The problem = Copy the passage from the article about the album Right Now word for word, starting at "After a series" and ending at "2001 to 2002.".

Provided text =
..........

- Original UK cover

Studio album by Atomic Kitten
- Released: 16 March 2000
- Genre: Pop; dance-pop;
- Length: 38:07 (original) 47:00 (re-issue)
- Label: Innocent; Virgin;
- Producer: Absolute; Stuart Bradbury; Pete Craigie; Cutfather & Joe; Engine; Jem Godfrey; John Holliday; Damien Mendis; Bill Padley; Quiet Money; Quiz & Larossi; Trevor Steele;

Atomic Kitten chronology
|  | Right Now (2000) | Feels So Good (2002) |

Alternative covers
- 2001 re-issued cover featuring replacement member Jenny Frost.

Singles from Right Now
- "Right Now" Released: 29 November 1999; "See Ya" Released: 27 March 2000; "I Want Your Love" Released: 3 July 2000; "Daydream Believer" Released: 26 July 2000 (Japan only); "Follow Me" Released: 9 October 2000; "Whole Again" Released: 29 January 2001; "Eternal Flame" Released: 23 July 2001; "You Are" Released: 26 November 2001;

= Right Now (Atomic Kitten album) =

1999 studio album by Atomic Kitten

Right Now is the debut studio album by English girl group Atomic Kitten. It was initially released in Japan by Virgin Records on 16 March 2000, followed by a domestic release in the United Kingdom through Innocent Records in October, and later received an international release in August 2001. Orchestral Manoeuvres in the Dark members and Atomic Kitten founders, Andy McCluskey and Stuart Kershaw, were among the album's principal songwriters, with additional contributions from producers including Damien Mendis, Stuart Bradbury, Simon Franglen, Cutfather & Joe, Absolute, and others.

The album received mixed reviews from critics, with some praising its catchy pop sound and infectious hooks, while others criticized its production and songwriting as thin or overly commercial. Right Now initially charted modestly in the UK, putting the group at risk of being dropped by their record label, but its 2001 reissue, featuring vocals from new member Jenny Frost, topped the UK Albums Chart, remained in the top 100 for thirty-seven weeks, earned double platinum certification, and also achieved strong international chart success and certifications across Europe, New Zealand, and South Africa.

After a series of early singles and moderate success with the album’s title track, "See Ya", and "I Want Your Love," Atomic Kitten achieved a major breakthrough with a re-recorded version of their song "Whole Again", which topped the UK Singles Chart for four weeks and became an international hit. This success led to several additional hit singles such as the Bangles cover "Eternal Flame", also a UK number-one, and "You Are", both of which charted strongly in multiple countries. To further promote the album, the band embarked on the Right Here, Right Now Tour from 2001 to 2002.

==Background==
Atomic Kitten were formed in 1998 by English musician Andy McCluskey, frontman of the new wave band OMD. Following OMD's hiatus in 1996, Karl Bartos of Kraftwerk suggested that McCluskey create a new group to serve as a vehicle for his songwriting, as OMD's style had become less commercially prominent during the rise of grunge and indie rock. Bartos specifically recommended forming a three-member girl band. McCluskey co-founded the group with fellow OMD member Stuart Kershaw, and both served as the primary songwriters for the band's studio recordings in the late 1990s and early 2000s. The original lineup consisted of Liz McClarnon, Kerry Katona, and Heidi Range, though the group initially had no official name, before selecting Atomic Kitten, inspired by the name of a fashion label.

..........

Dataset records =

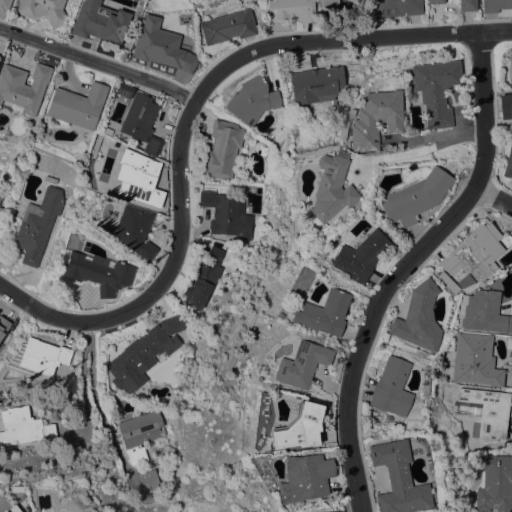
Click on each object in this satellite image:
building: (328, 3)
building: (329, 3)
building: (458, 4)
building: (460, 4)
building: (494, 5)
building: (495, 5)
building: (3, 6)
building: (3, 7)
building: (395, 7)
building: (397, 7)
building: (41, 9)
building: (42, 10)
building: (289, 10)
building: (291, 10)
building: (100, 22)
building: (226, 26)
building: (227, 26)
building: (159, 45)
building: (161, 45)
road: (97, 62)
building: (315, 84)
building: (315, 84)
building: (23, 87)
building: (23, 87)
building: (124, 89)
building: (436, 89)
building: (434, 90)
building: (506, 93)
building: (507, 94)
building: (251, 99)
building: (252, 99)
building: (76, 105)
building: (77, 105)
road: (187, 114)
building: (138, 116)
building: (375, 118)
building: (376, 118)
building: (141, 122)
road: (420, 148)
building: (221, 149)
building: (222, 149)
building: (508, 163)
building: (508, 163)
building: (138, 177)
building: (138, 177)
building: (50, 178)
building: (330, 187)
building: (331, 187)
building: (415, 197)
building: (415, 197)
building: (0, 199)
road: (493, 199)
building: (0, 200)
building: (225, 214)
building: (226, 214)
building: (36, 225)
building: (37, 225)
building: (132, 230)
building: (135, 230)
building: (474, 254)
building: (361, 255)
building: (471, 255)
building: (358, 257)
road: (405, 265)
building: (97, 272)
building: (98, 273)
building: (203, 277)
building: (202, 278)
building: (484, 311)
building: (323, 312)
building: (324, 312)
building: (483, 312)
building: (417, 317)
building: (418, 318)
building: (2, 325)
building: (5, 329)
building: (143, 353)
building: (143, 353)
building: (42, 357)
building: (42, 358)
building: (473, 360)
building: (475, 360)
building: (301, 363)
building: (300, 364)
building: (390, 387)
building: (391, 387)
road: (89, 398)
building: (488, 411)
building: (488, 411)
building: (22, 426)
building: (23, 426)
building: (299, 426)
building: (138, 434)
building: (139, 434)
building: (304, 477)
building: (305, 477)
building: (147, 478)
building: (398, 478)
building: (397, 479)
building: (495, 483)
building: (495, 484)
building: (10, 508)
building: (12, 509)
building: (335, 511)
building: (338, 511)
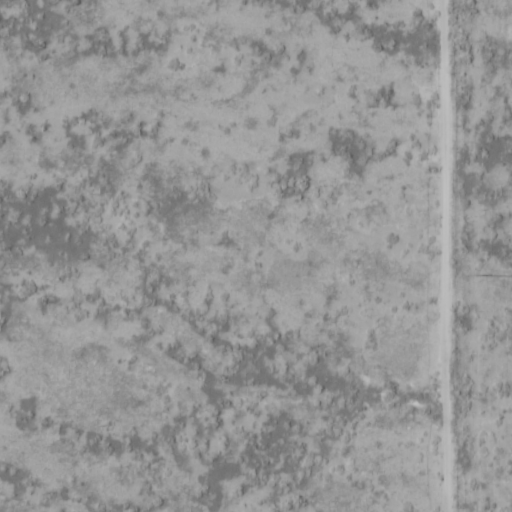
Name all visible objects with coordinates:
road: (440, 256)
power tower: (472, 275)
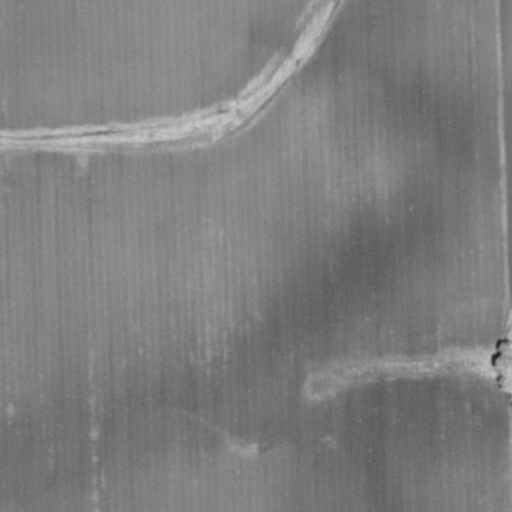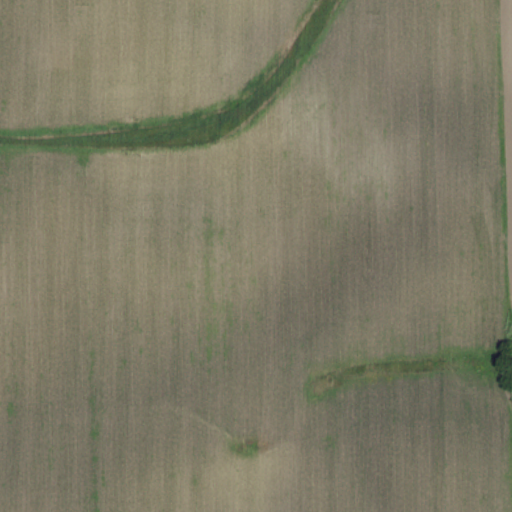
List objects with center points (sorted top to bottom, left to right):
crop: (258, 263)
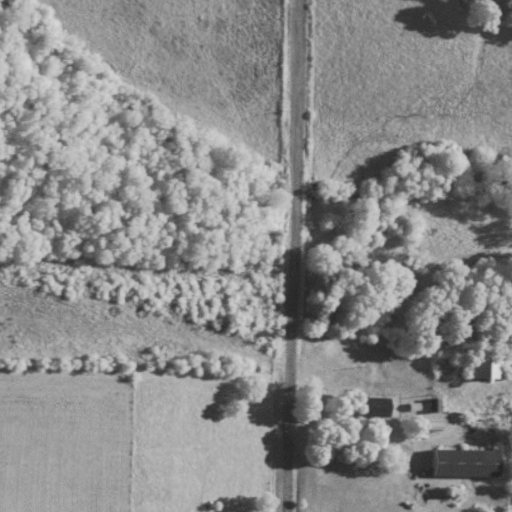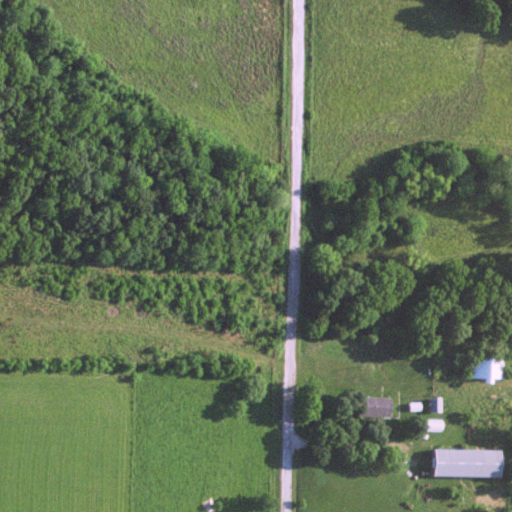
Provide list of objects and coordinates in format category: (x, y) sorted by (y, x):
road: (293, 255)
building: (487, 368)
building: (437, 405)
building: (375, 406)
road: (397, 447)
building: (471, 463)
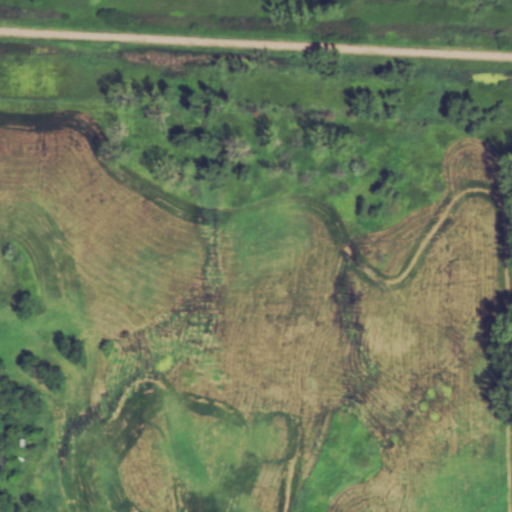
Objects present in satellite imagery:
road: (256, 42)
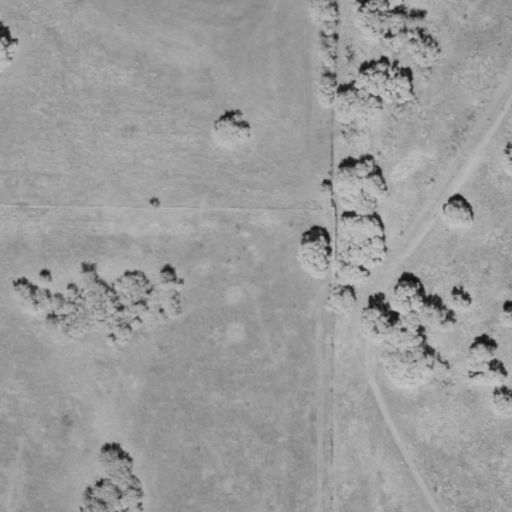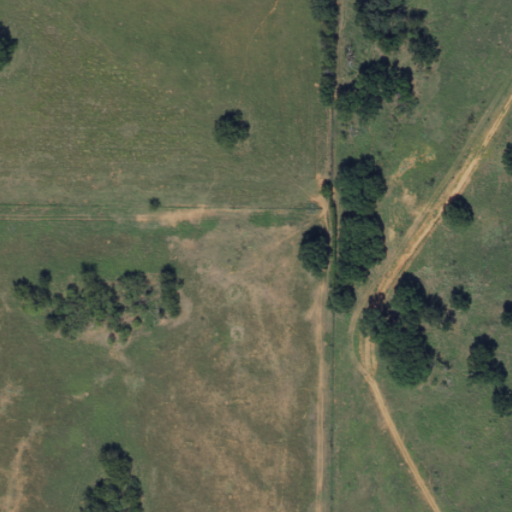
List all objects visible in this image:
road: (404, 322)
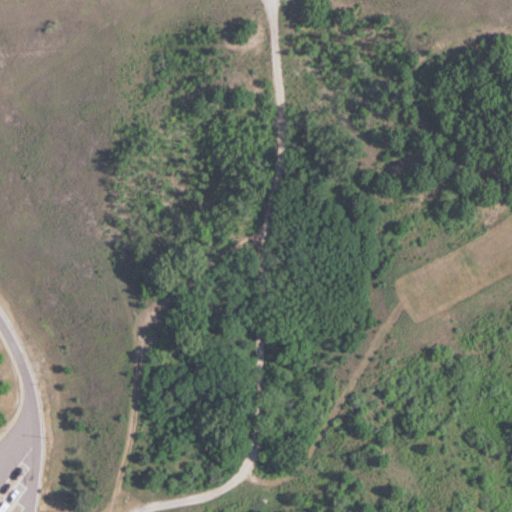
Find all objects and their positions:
road: (265, 290)
road: (36, 391)
parking lot: (24, 463)
road: (36, 466)
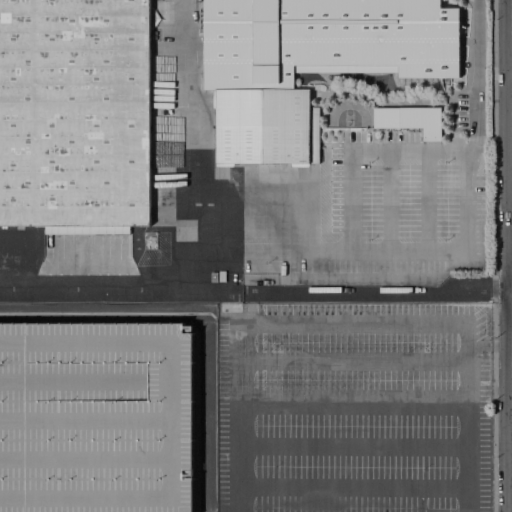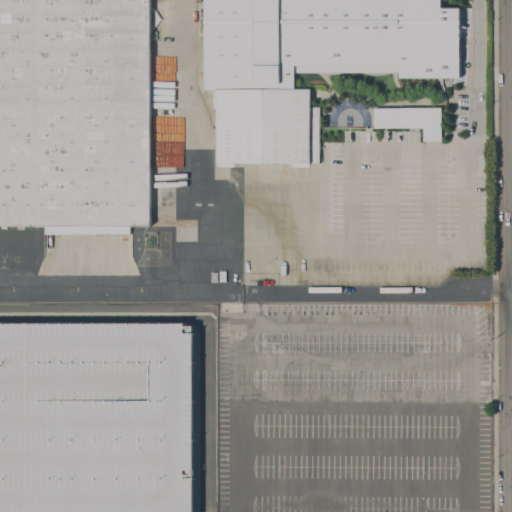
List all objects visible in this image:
building: (309, 63)
building: (310, 64)
road: (511, 74)
building: (75, 112)
building: (74, 115)
building: (408, 117)
building: (410, 120)
building: (432, 134)
road: (182, 140)
road: (391, 199)
road: (428, 199)
parking lot: (396, 211)
road: (274, 250)
road: (419, 251)
road: (512, 255)
building: (222, 276)
building: (214, 277)
road: (99, 278)
road: (220, 287)
road: (376, 293)
road: (200, 314)
parking lot: (353, 407)
parking garage: (96, 416)
building: (96, 416)
building: (96, 417)
road: (167, 418)
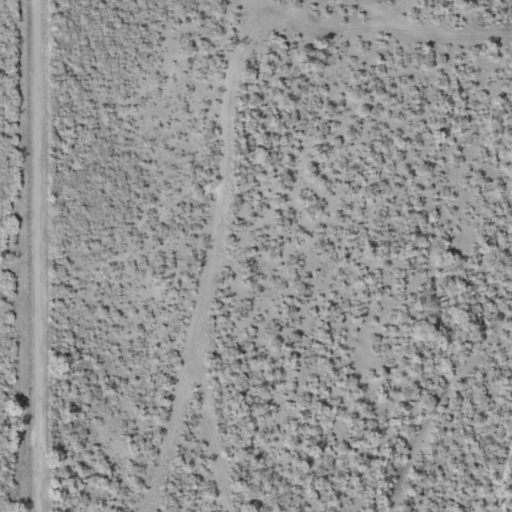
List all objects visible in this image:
road: (212, 256)
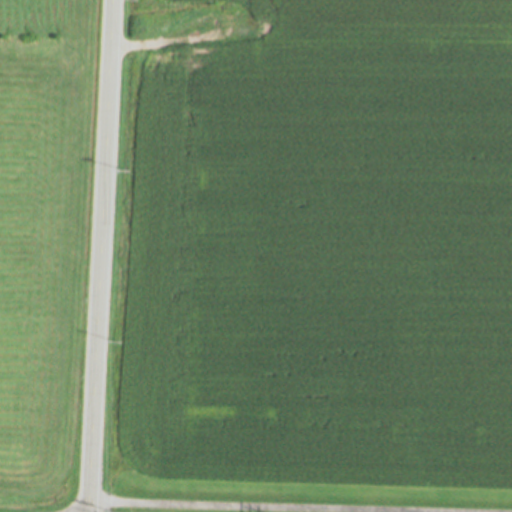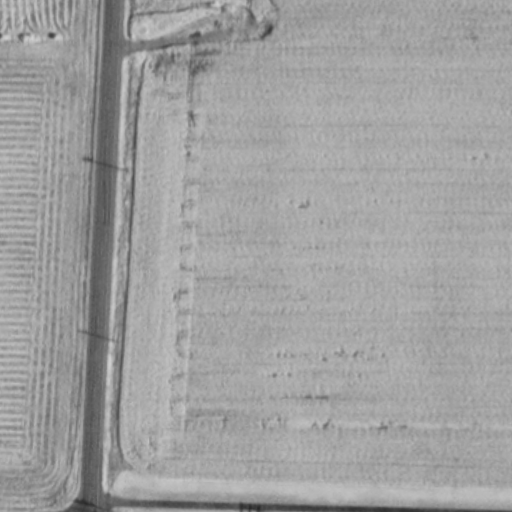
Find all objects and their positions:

..........

Written reply =
After a series of early singles and moderate success with the album’s title track, "See Ya", and "I Want Your Love," Atomic Kitten achieved a major breakthrough with a re-recorded version of their song "Whole Again", which topped the UK Singles Chart for four weeks and became an international hit. This success led to several additional hit singles such as the Bangles cover "Eternal Flame", also a UK number-one, and "You Are", both of which charted strongly in multiple countries. To further promote the album, the band embarked on the Right Here, Right Now Tour from 2001 to 2002.